### Work task
Filter the entries for the word "toit". Copy each line that has it.

(Page images and extracted text)
%%

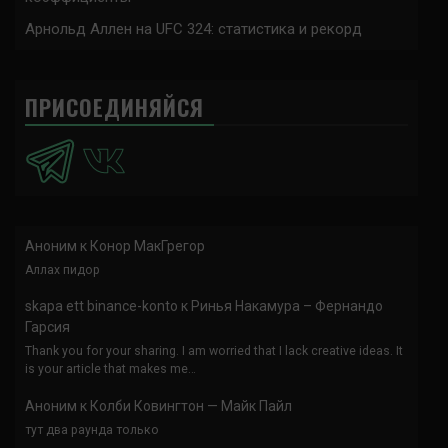
Арнольд Аллен на UFC 324: статистика и рекорд
ПРИСОЕДИНЯЙСЯ
Аноним
к
Конор МакГрегор
Аллах пидор
skapa ett binance-konto
к
Ринья Накамура – Фернандо
Гарсия
Thank you for your sharing. I am worried that I lack creative ideas. It
is your article that makes me…
Аноним
к
Колби Ковингтон — Майк Пайл
тут два раунда только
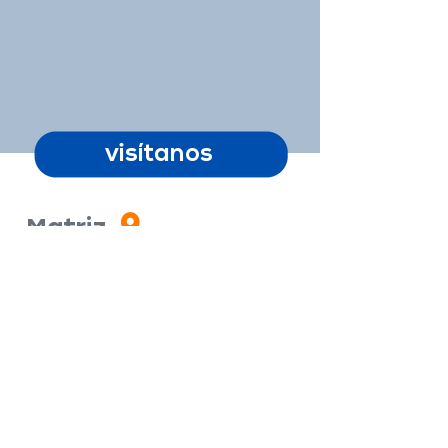
visítanos
Matriz
Rio San Pedro N10-86
y Oswaldo Guayasamin
Telf: (+593) 99-805-0000 Ext: 101
Local Sur
Av. Maldonado
S10-77 y Alamor
Telf: (+593) 99-805-0000 Ext: 301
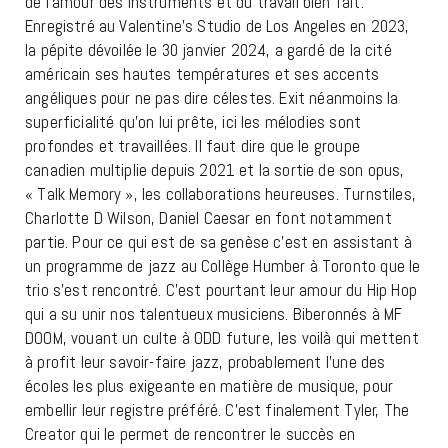
de l’amour des instruments et du travail bien fait.
Enregistré au Valentine’s Studio de Los Angeles en 2023,
la pépite dévoilée le 30 janvier 2024, a gardé de la cité
américain ses hautes températures et ses accents
angéliques pour ne pas dire célestes. Exit néanmoins la
superficialité qu’on lui prête, ici les mélodies sont
profondes et travaillées. Il faut dire que le groupe
canadien multiplie depuis 2021 et la sortie de son opus,
« Talk Memory », les collaborations heureuses. Turnstiles,
Charlotte D Wilson, Daniel Caesar en font notamment
partie. Pour ce qui est de sa genèse c’est en assistant à
un programme de jazz au Collège Humber à Toronto que le
trio s’est rencontré. C’est pourtant leur amour du Hip Hop
qui a su unir nos talentueux musiciens. Biberonnés à MF
DOOM, vouant un culte à ODD future, les voilà qui mettent
à profit leur savoir-faire jazz, probablement l’une des
écoles les plus exigeante en matière de musique, pour
embellir leur registre préféré. C’est finalement Tyler, The
Creator qui le permet de rencontrer le succès en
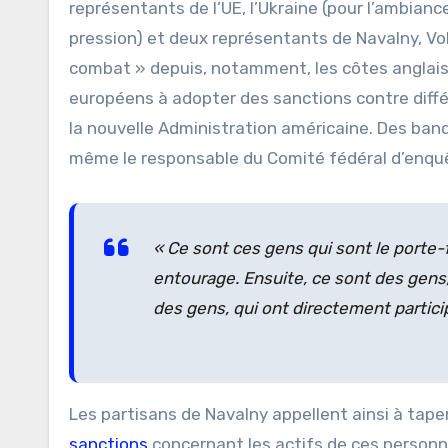
représentants de l’UE, l’Ukraine (pour l’ambianc
pression) et deux représentants de Navalny, Vol
combat » depuis, notamment, les côtes anglais
européens à adopter des sanctions contre diffé
la nouvelle Administration américaine. Des banq
même le responsable du Comité fédéral d’enqu
«
Ce sont ces gens qui sont le porte-
entourage. Ensuite, ce sont des gens, q
des gens, qui ont directement partici
Les partisans de Navalny appellent ainsi à taper
sanctions
concernant les actifs de ces person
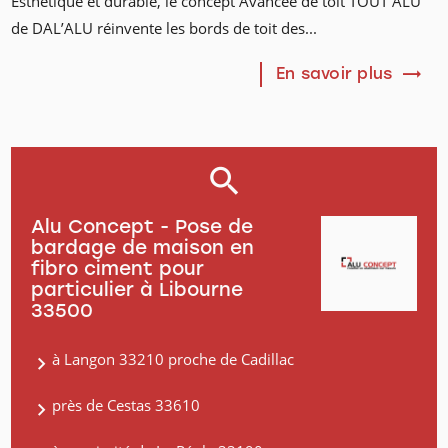
Esthétique et durable, le concept Avancée de toit TOUT ALU
de DAL’ALU réinvente les bords de toit des...
En savoir plus
Alu Concept - Pose de
bardage de maison en
fibro ciment pour
particulier à Libourne
33500
à Langon 33210 proche de Cadillac
près de Cestas 33610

%%

### Answer space
Esthétique et durable, le concept Avancée de toit TOUT ALU
de DAL’ALU réinvente les bords de toit des...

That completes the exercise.